Quantitative Molecular Imaging for Cardiovascular Phenotypes


More than 17 million deaths worldwide were attributed to heart disease in 2016, and cardiovascular ailments persistently remain one of the biggest causes of hospital admissions in the United States. Cardiovascular disease also accounts for more healthcare costs than any other chronic illness, and is responsible for one out of every three deaths, on average.

Finally, there is good news on the cardiac care front and it has to do with quantitative molecular imaging. This novel technology that emerged from discoveries made in the field of biology, allows noninvasive imaging of biochemical processes at the molecular and cellular level in vivo within the body.

Unlike conventional imaging that relies on visualizing late pathological consequences, the next decade will see quantitative molecular imaging regularly used to interrogate the very molecular events that drive so many heart disease processes.

Using biomarkers bioengineered with targeting and signaling components with low risk of toxicity, these sensitive and specific imaging probes will routinely be used to noninvasively pinpoint target molecules of interest within the heart and vasculature when paired with positron emission tomography, magnetic resonance imaging, ultrasound, computed tomography, or optical imaging.

The clinical benefits of quantitative molecular imaging are immense and many critical cardiac questions will be addressed with the targeted probes.
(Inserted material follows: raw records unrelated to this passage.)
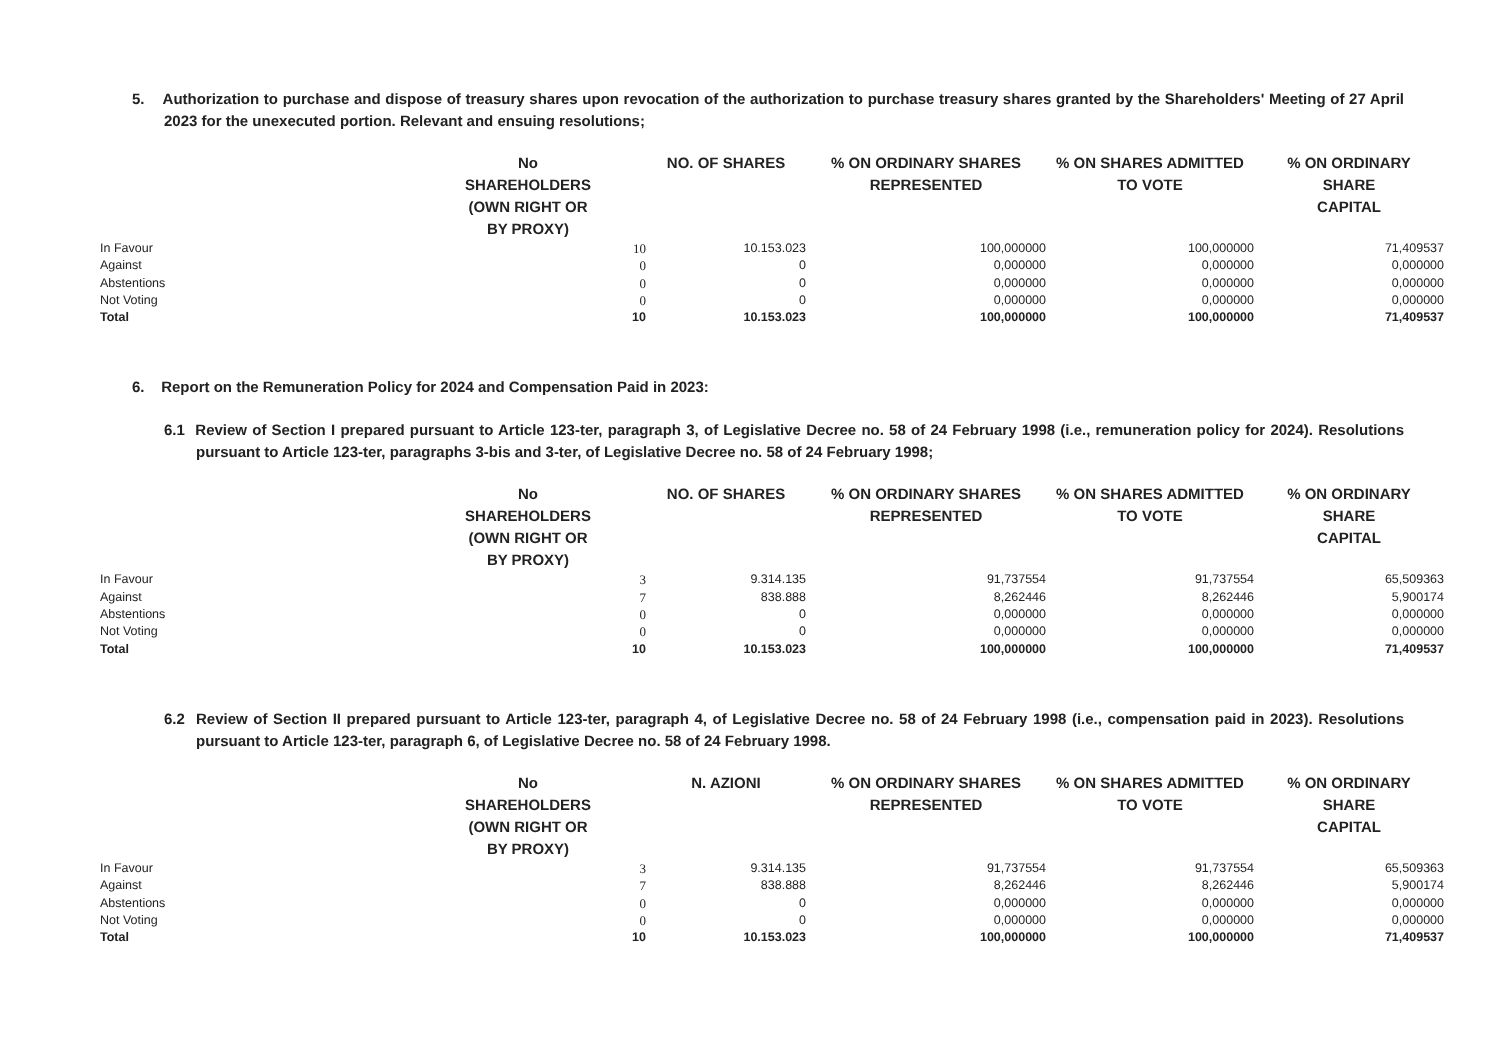5. Authorization to purchase and dispose of treasury shares upon revocation of the authorization to purchase treasury shares granted by the Shareholders' Meeting of 27 April 2023 for the unexecuted portion. Relevant and ensuing resolutions;
| | No SHAREHOLDERS (OWN RIGHT OR BY PROXY) | NO. OF SHARES | % ON ORDINARY SHARES REPRESENTED | % ON SHARES ADMITTED TO VOTE | % ON ORDINARY SHARE CAPITAL |
| --- | --- | --- | --- | --- | --- |
| In Favour | 10 | 10.153.023 | 100,000000 | 100,000000 | 71,409537 |
| Against | 0 | 0 | 0,000000 | 0,000000 | 0,000000 |
| Abstentions | 0 | 0 | 0,000000 | 0,000000 | 0,000000 |
| Not Voting | 0 | 0 | 0,000000 | 0,000000 | 0,000000 |
| Total | 10 | 10.153.023 | 100,000000 | 100,000000 | 71,409537 |
6. Report on the Remuneration Policy for 2024 and Compensation Paid in 2023:
6.1 Review of Section I prepared pursuant to Article 123-ter, paragraph 3, of Legislative Decree no. 58 of 24 February 1998 (i.e., remuneration policy for 2024). Resolutions pursuant to Article 123-ter, paragraphs 3-bis and 3-ter, of Legislative Decree no. 58 of 24 February 1998;
| | No SHAREHOLDERS (OWN RIGHT OR BY PROXY) | NO. OF SHARES | % ON ORDINARY SHARES REPRESENTED | % ON SHARES ADMITTED TO VOTE | % ON ORDINARY SHARE CAPITAL |
| --- | --- | --- | --- | --- | --- |
| In Favour | 3 | 9.314.135 | 91,737554 | 91,737554 | 65,509363 |
| Against | 7 | 838.888 | 8,262446 | 8,262446 | 5,900174 |
| Abstentions | 0 | 0 | 0,000000 | 0,000000 | 0,000000 |
| Not Voting | 0 | 0 | 0,000000 | 0,000000 | 0,000000 |
| Total | 10 | 10.153.023 | 100,000000 | 100,000000 | 71,409537 |
6.2 Review of Section II prepared pursuant to Article 123-ter, paragraph 4, of Legislative Decree no. 58 of 24 February 1998 (i.e., compensation paid in 2023). Resolutions pursuant to Article 123-ter, paragraph 6, of Legislative Decree no. 58 of 24 February 1998.
| | No SHAREHOLDERS (OWN RIGHT OR BY PROXY) | N. AZIONI | % ON ORDINARY SHARES REPRESENTED | % ON SHARES ADMITTED TO VOTE | % ON ORDINARY SHARE CAPITAL |
| --- | --- | --- | --- | --- | --- |
| In Favour | 3 | 9.314.135 | 91,737554 | 91,737554 | 65,509363 |
| Against | 7 | 838.888 | 8,262446 | 8,262446 | 5,900174 |
| Abstentions | 0 | 0 | 0,000000 | 0,000000 | 0,000000 |
| Not Voting | 0 | 0 | 0,000000 | 0,000000 | 0,000000 |
| Total | 10 | 10.153.023 | 100,000000 | 100,000000 | 71,409537 |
The crucial role of imaging in early phenotyping of cardiovascular disease, risk assessment, and management guidance will expand rapidly in ways previously thought unrealistic. For example, by using targeted imaging of vascular inflammation or thrombosis, patients will benefit from improved assessment of atherosclerosis and the uncovering of plaques at high risk of causing accelerated and aggressive disease over the ensuing decades.

Quantitative molecular imaging will also be used for predicting very high risk in younger people in whom risk-lowering therapy is likely to be more beneficial. This matter is going to increase in importance with the introduction of newer, more potent, and very expensive anti-atherosclerotic therapies that may have more adverse effects than traditional statin therapy.

In the coming years, imaging probes will also be used to uncover myocardial apoptosis, metabolic alterations, and injury to the extracellular matrix, providing clinicians with critical information for assessing the risk of arrhythmias and left ventricular remodeling associated with heart failure and progressive cardiac dysfunction.

There’s also active research now in trying to determine whether a quantitative molecular imaging approach can help physicians decide which patients with low cardiac function will benefit most from an implantable cardioverter defibrillator therapy. Only about 1 percent of patients currently benefit from defibrillators. Not only are these devices very expensive, but they also pose additional potential morbidity from pre-exposing patients to infection if implanted wires start to fail.

With molecular imaging, however, physicians can improve patient care by accurately identifying those at greater risk of lethal arrhythmias and sudden cardiac death, thereby reducing the need for invasive medical devices and unnecessary surgical techniques for those who will not benefit from a defibrillator.

Since quantitative molecular imaging offers the promise of early disease detection and prediction of treatment response, this may lead to optimal therapies for each patient. In the next decade, this ability opens up new possibilities for realizing the dream of personalized medicine by moving from the one size fits all approach of yesterday to one that can deliver medical care specifically tailored to the needs of each patient based on their individual molecular status. This includes the detection of disease predisposition, earlier disease diagnosis and prognosis assessment, and measurement of drug efficacy.

By understanding the different cellular phenotypes that result from interactions between genes and the environment, precise treatments for cardiac care will be formulated to offer each patient the best therapy and a better chance for a healthy and longer life.

At last, the dream of lowering those 17 million annual deaths to cardiovascular disease may be realized.